Denisha Coco Blossom, the operations manager for SAYS and a third-year African-American studies and communication double major, got involved with the program after SAYS visited the school she worked at. She has now been involved with SAYS for six years, and the program encouraged her to apply and attend UC Davis. She said that the work isn’t only rewarding for the students, but also for herself.
“The best part about spoken word is that it’s healing,” Blossom said. “I see my students being involved with their story and I see them being able to release with their stories, so spoken word is healing.”
Patrice Hill, the program coordinator for SAYS, finds that spoken word offers a unique experience that many other art forms don’t allow.
“I think spoken word is maybe derivative of hip-hop or actually supersedes hip-hop because in spoken word there’s no beat — just a poet and the words,” Hill said. “So it allows for the human connection that is not communicated thoroughly through other art forms because there’s no music. There’s no beat and there’s no instruments to get in the way — there’s just human voice and a story and a passion for it to be told.”
Hill was originally a performer herself and was the grand slam champion of Sacramento from 2003 to 2004. Now, as an educator in the program, Hill sees the positive impact spoken word can have on the youth.
“I kept coming back simply because this is transformational for the young people,” Hill said. “I wasn’t introduced to poetry or spoken word until college, and if I would have had this opportunity to be introduced to the power of my voice in middle or high school, what could that have done for me and my journey?”
In light of recent events, the work of SAYS has become even more relevant and poignant, its staffers said.
“I believe [SAYS is] something very pivotal to this country at this time,” Blossom said. “Especially in a time where we are going to be silenced, we’re probably going to be voiceless. People are not going to care about the youth and giving [them] the actual opportunity to share their voice and to share their challenges and share their opinions. Because I believe the youth are the truth and children will change the future.”
Each year, 1,000 middle and high school students from across the region come to UC Davis to participate in the annual SAYS summit. The students are introduced to spoken word and can perform their pieces at the end of the event. For many of the students, it is their first experience with spoken word.
“Spoken word performance poetry has so much to do with authentic voice and experience,” Watson said. “We say that you don’t just have a story, we are our stories. So if we are the living embodiment of our stories, what does it mean to first name them, write them, but also share them in this collective process of becoming more human and finding out who each other truly are?”
In addition to teaching the students about poetry, SAYS interweaves common core curriculum with social justice, covering topics like the school-to-prison pipeline and the prison-industrial complex in their class residencies. At the end, students share the poems they created.
“Sometimes they share a word, sometimes they share a sentence, sometimes they end up sharing pieces and pieces, and they’re part of our slam team,” Watson said. “But our goal is to turn that pen into a weapon of self-expression. And the microphone? It can come and it can not come — not every kid is going to end up on the final stage.”

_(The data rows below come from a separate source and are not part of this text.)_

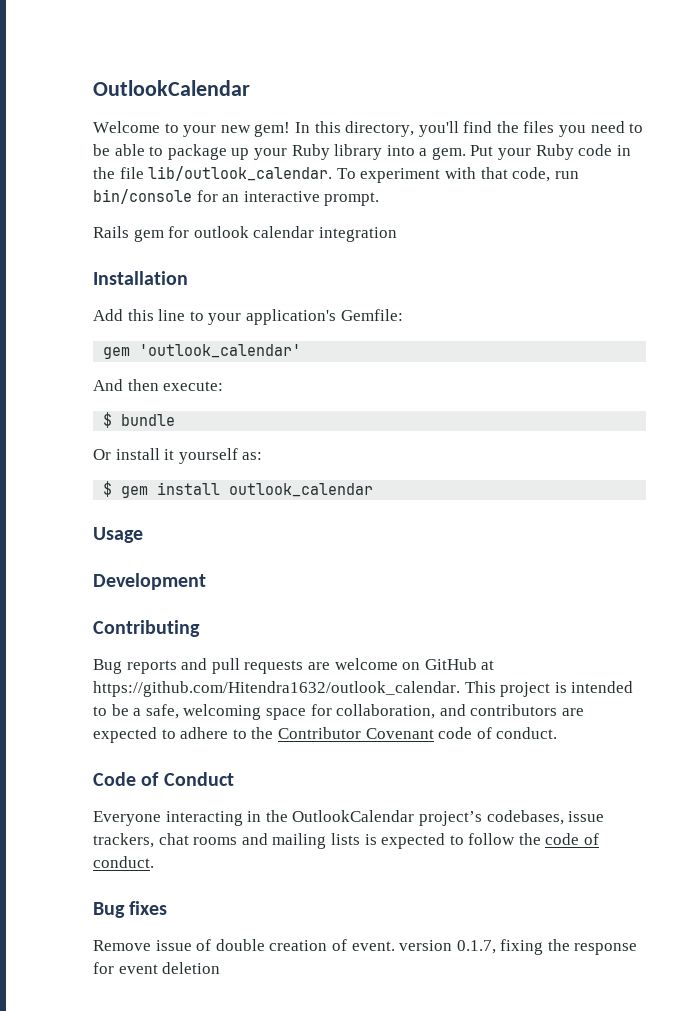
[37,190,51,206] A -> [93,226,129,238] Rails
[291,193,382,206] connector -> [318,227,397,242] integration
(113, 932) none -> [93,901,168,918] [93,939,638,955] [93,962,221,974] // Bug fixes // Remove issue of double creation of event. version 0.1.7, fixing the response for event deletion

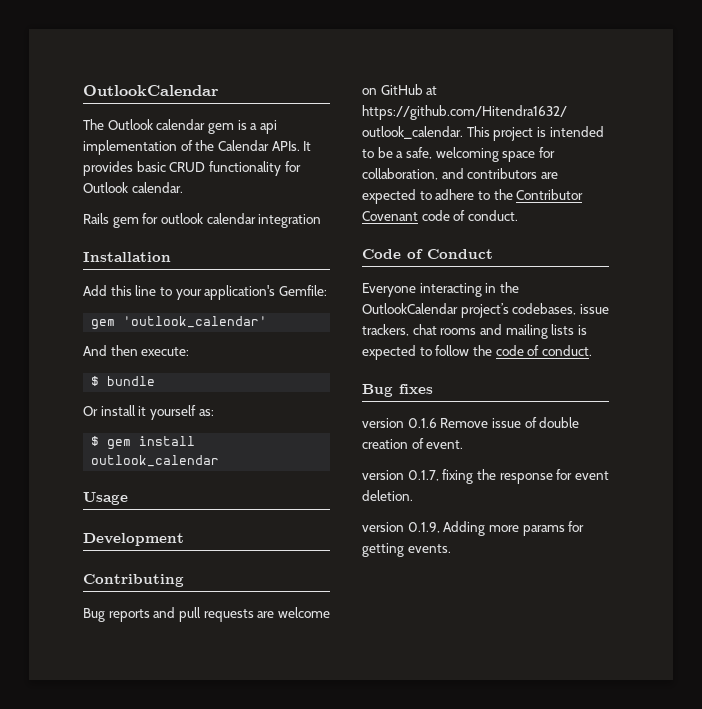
[93,121,644,137] [93,144,631,160] [93,166,579,183] [93,189,380,206] Welcome to your new gem! In this directory, you'll find the files you need to be able to package up your Ruby library into a gem. Put your Ruby code in the file lib/outlook_calendar. To experiment with that code, run bin/console for an interactive prompt. -> [83,119,277,134] [83,140,312,155] [83,161,301,176] [83,182,183,193] The Outlook calendar gem is a api implementation of the Calendar APIs. It provides basic CRUD functionality for Outlook calendar.
(168, 908) none -> [362,418,437,428] version 0.1.6
(395, 946) none -> (464, 444) //
[162,962,221,974] deletion -> [362,490,413,501] [362,521,585,536] [362,543,451,557] deletion. // version 0.1.9, Adding more params for getting events.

In order to help the students find inspiration to write, the poet mentor educators pose questions to their classes.
“In the end young people create these poems with even writing a poem,” Hill said. “They’re just writing about their lives and their experiences.”
The SAYS Youth Slam Finals will be held on Feb. 5 and Feb. 17 in Sacramento. These events will whittle the contestants down to the final six, who will go on to perform at the Crocker Art Museum in Sacramento on Feb. 25. The event is open to the public and the tickets are $5.